Home » Legal and Judicial Affairs » No Going Back On Toll Fees, Court Rules

The High Court yesterday threw out a toll fees challenge by a group of lawyers, paving way for the Zimbabwe National Road Administration to continue implementing the Statutory Instrument that effected toll fee increases by up to 100 percent in some cases.

Zimbabwe Lawyers for Human Rights filed an urgent chamber application seeking the nullification of Statutory Instrument 106-2014, arguing that the Transport and Infrastructural Development Minister Dr Obert Mpofu, in effecting the increase of toll fees, did not consult motorists, thereby rendering the decision arbitrary.

The lawyers also argued that the new fees were unreasonable, punitive and exorbitant considering that the economy was underperforming.

Harare lawyer Mr Farai Mutamangira of Mutamangira and Associates assisted by Mr Itai Ndudzo represented Zinara, while Miss Kudzai Warinda from the Attorney-General’s Office appeared for Dr Mpofu and the AG.

Mr Joshua Shekede and Mr Givemore Madzoka represented ZLHR.

Justice Joseph Mafusire ruled that the ZLHR failed to prove the unreasonableness of the new fees.

He also ruled that the lawyers failed to establish the irreparable harm stemming from Dr Mpofu’s decision.

“In my view, the applicant has failed to establish a proper cause of action for the court to determine,” said Justice Mafusire. “Suffice to say that when I say the applicant has not established a cause of action, I mean that it has neither shown a prima facie right peculiar to it or its members, nor any well-grounded apprehension of an irreparable harm stemming from the actions of the minister.

“In the result, the application is dismissed. If the applicant argues that something is unreasonable, the obvious question is unreasonable compared to what?

“If something is said to be disproportionate or punitive, (the court has to know) in relation to what? Without some kind of empirical evidence, how does the court quantify unreasonableness?”

Justice Mafusire said that proper procedure was followed in the promulgation of Statutory Instrument 106-2014.

During the hearing, Mr Mutamangira argued that the toll increase was effected in the exercise of executive powers and the High Court should not interfere with such a decision.

Zinara chief executive Mr Frank Chitukutuku deposed an affidavit forming part of the notice of opposition, arguing that the High Court had no jurisdiction to interfere with the decision of the executive exercised in the form of delegated legislative authority.

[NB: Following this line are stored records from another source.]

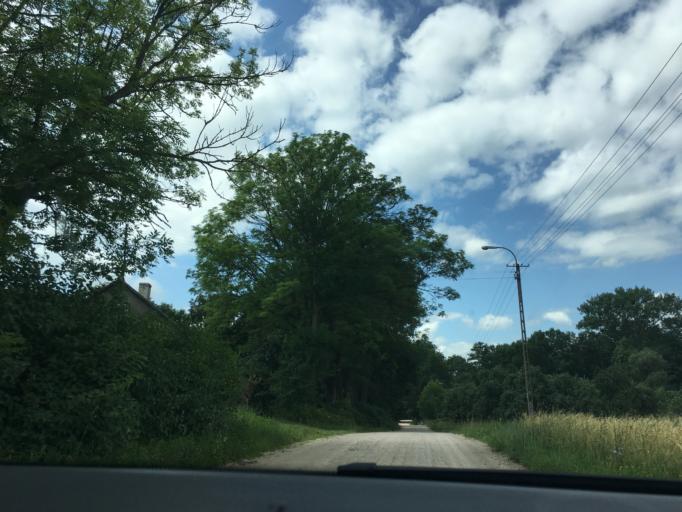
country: PL
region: Podlasie
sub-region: Powiat sejnenski
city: Krasnopol
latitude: 54.0881
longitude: 23.2484
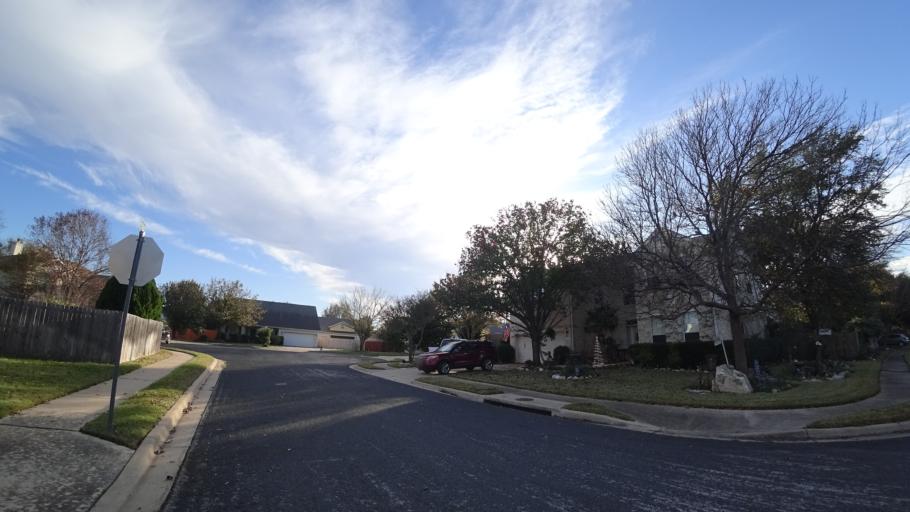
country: US
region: Texas
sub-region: Williamson County
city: Brushy Creek
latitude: 30.5029
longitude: -97.7325
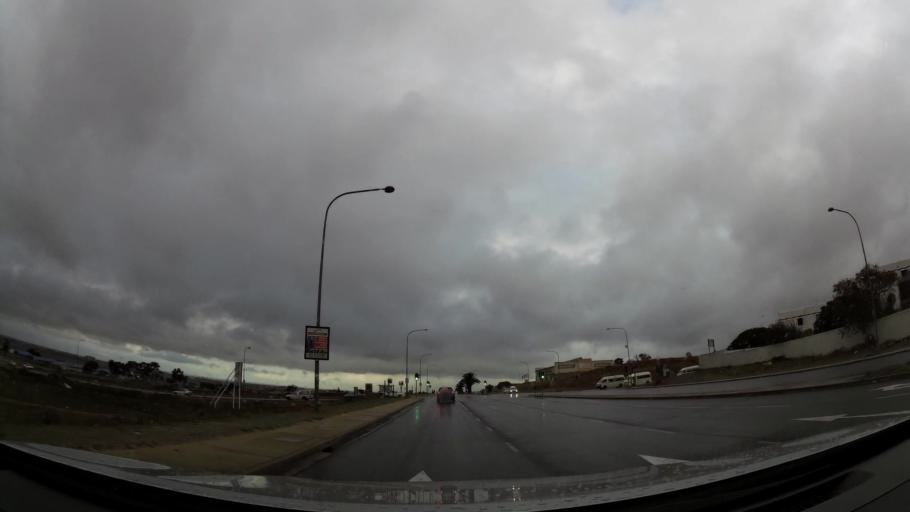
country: ZA
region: Eastern Cape
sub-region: Nelson Mandela Bay Metropolitan Municipality
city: Port Elizabeth
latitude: -33.8916
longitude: 25.5237
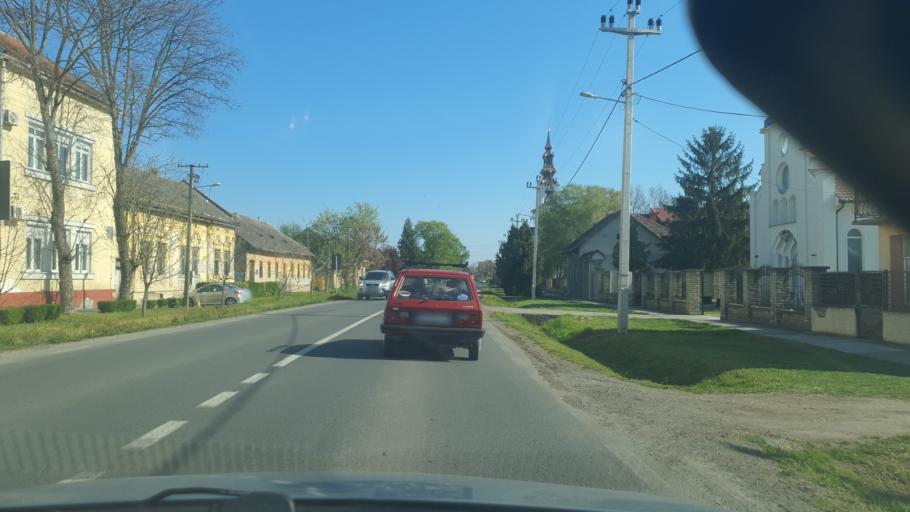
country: RS
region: Autonomna Pokrajina Vojvodina
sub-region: Zapadnobacki Okrug
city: Kula
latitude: 45.6971
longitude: 19.3803
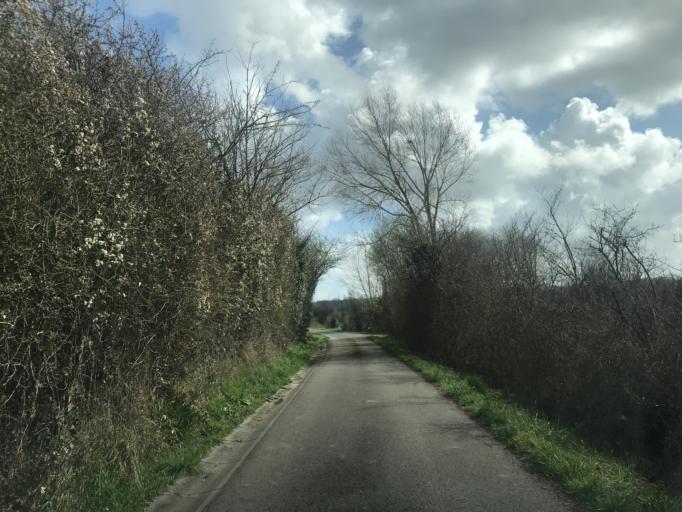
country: FR
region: Lower Normandy
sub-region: Departement du Calvados
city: Dives-sur-Mer
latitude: 49.2670
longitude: -0.1031
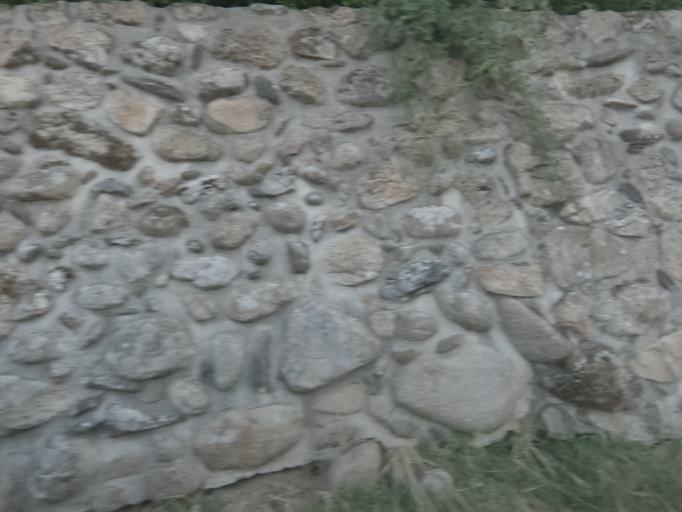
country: PT
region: Vila Real
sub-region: Vila Real
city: Vila Real
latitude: 41.3154
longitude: -7.7615
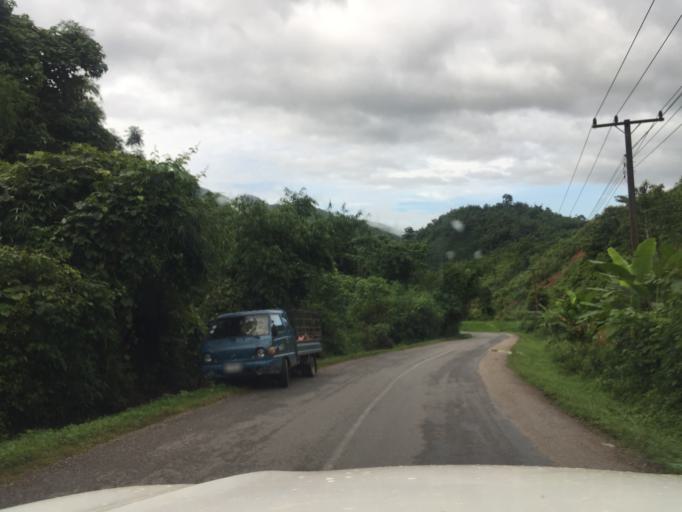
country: LA
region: Oudomxai
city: Muang La
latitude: 20.7998
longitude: 102.0868
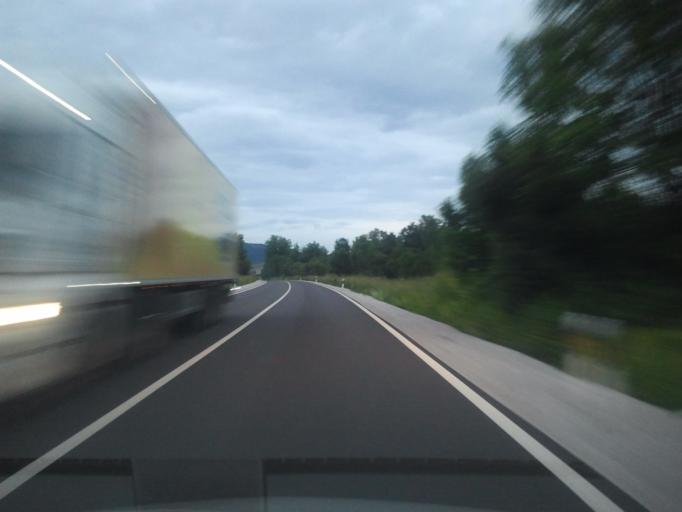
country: HR
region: Zadarska
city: Gracac
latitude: 44.3433
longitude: 15.8674
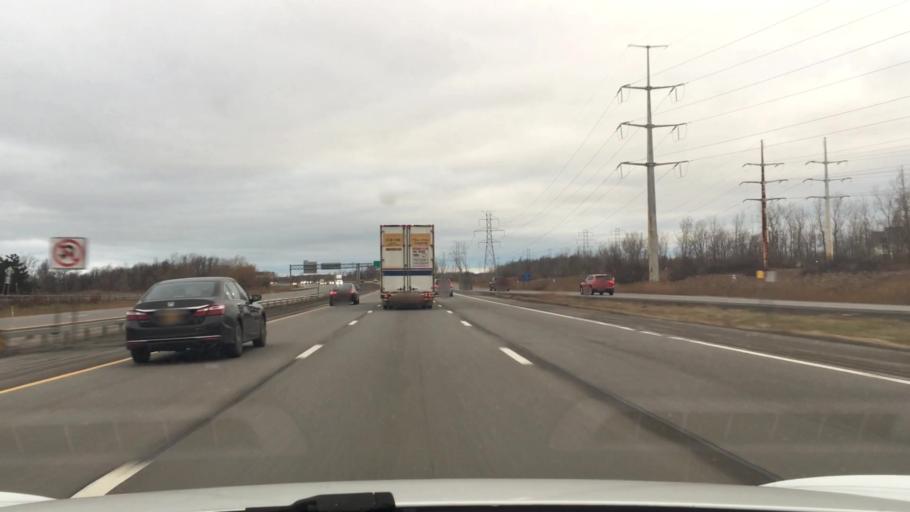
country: US
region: New York
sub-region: Erie County
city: Amherst
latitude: 42.9993
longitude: -78.8102
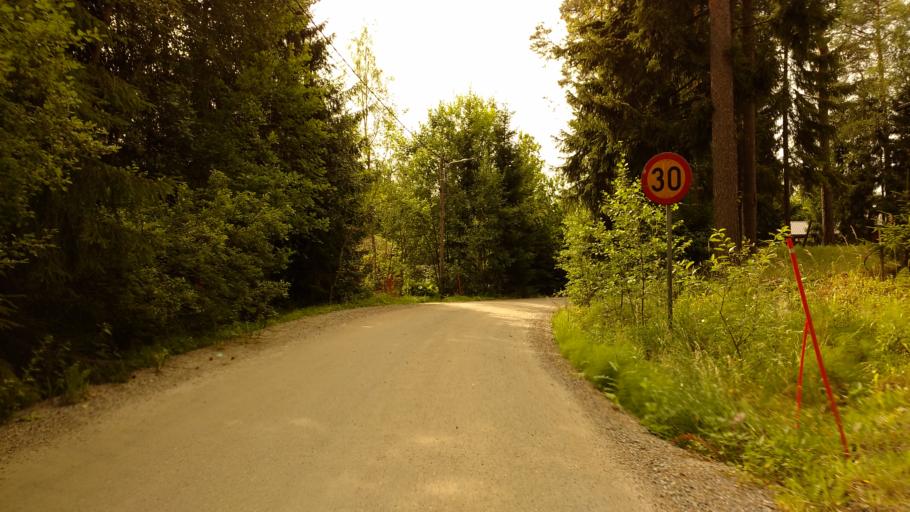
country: FI
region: Varsinais-Suomi
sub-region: Turku
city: Kaarina
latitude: 60.4457
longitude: 22.4216
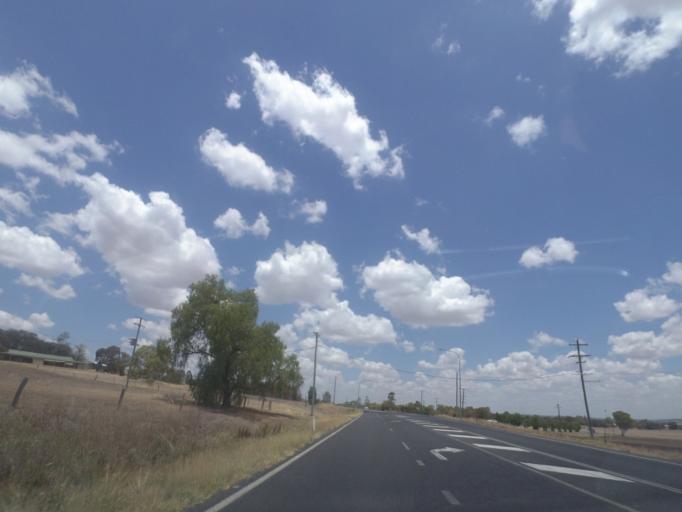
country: AU
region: Queensland
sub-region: Southern Downs
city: Warwick
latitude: -28.0231
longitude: 151.9852
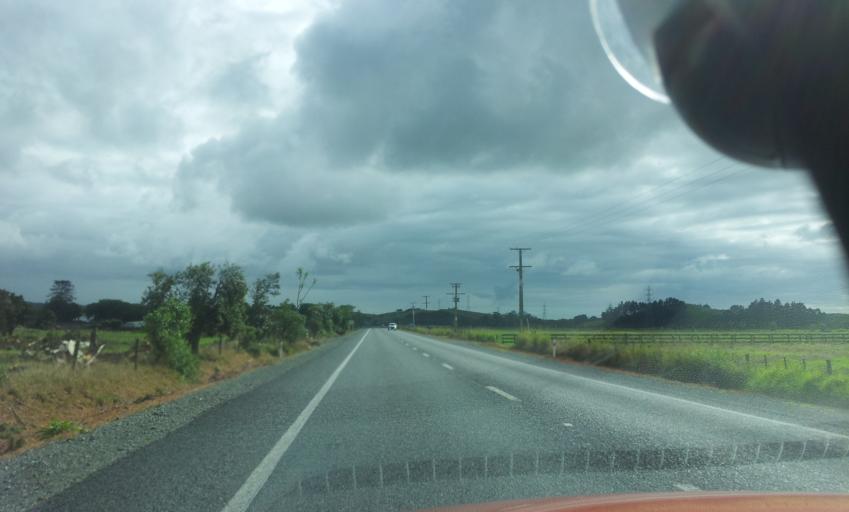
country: NZ
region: Northland
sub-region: Whangarei
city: Ruakaka
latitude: -36.0250
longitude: 174.4175
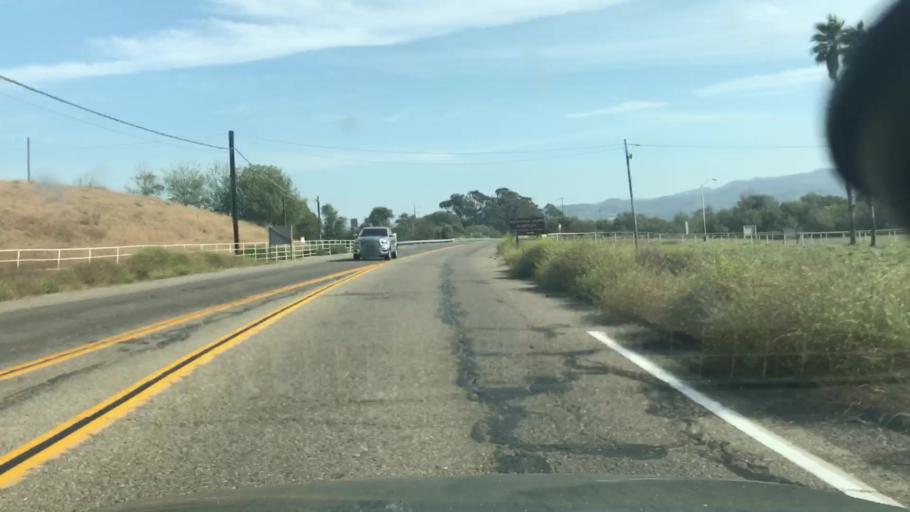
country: US
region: California
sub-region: Santa Barbara County
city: Vandenberg Village
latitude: 34.6742
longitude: -120.4940
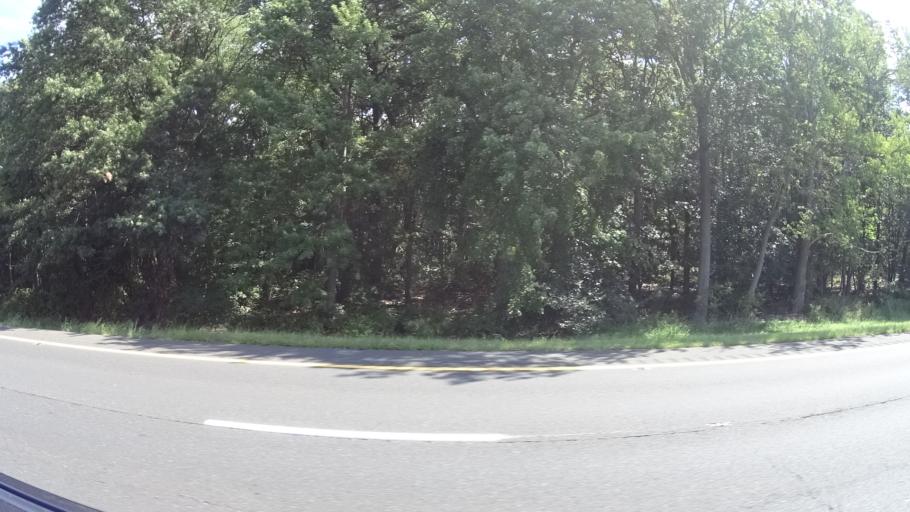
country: US
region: New Jersey
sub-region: Monmouth County
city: Strathmore
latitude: 40.4101
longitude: -74.2005
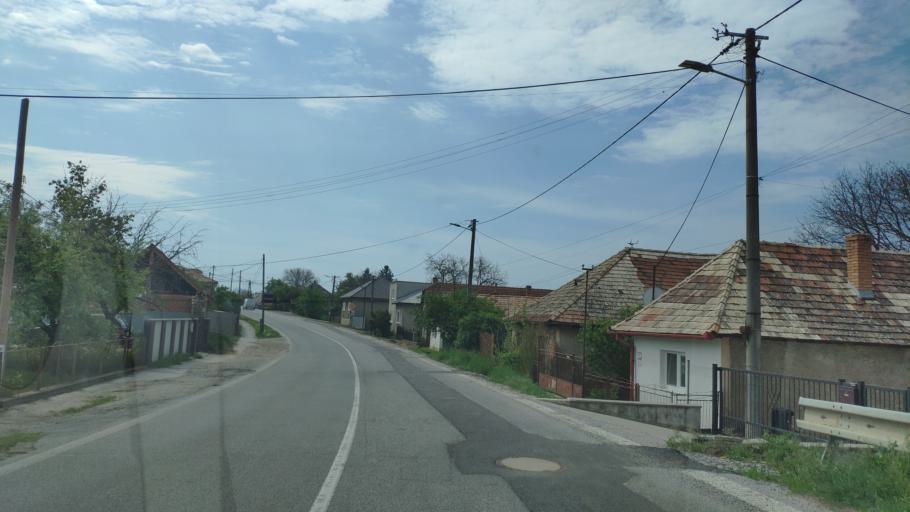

Meanwhile, Professor Lovemore Madhuku’s National Constitutional Assembly yesterday filed a separate application seeking to set aside the same Statutory Instrument which would be heard by Justice Mafusire in his chambers tomorrow.

Prof Madhuku argued that the Statutory Instrument was invalid.

“The Statutory Instrument is purportedly made in terms of Section 6 of the Road Motor Transportation Act (Chapter 13:13),” he said. “First, the Road Motor Transportation Act is Chapter 13:15. Second, Chapter 13:13 is the Toll Roads Act.

“Third, Section 6 of the Road Motor Transportation Act does not provide for toll fees. Fourth, it is Section 6 of the Toll Roads Act (Chapter 13:13) which provides for a basis for the minister to prescribe for the toll fees.

“As there is no such legislation in the Road Motor Transportation Act (Chapter 13:13), SI 106 of 2014 is incurably defective and void,” argued Dr Madhuku.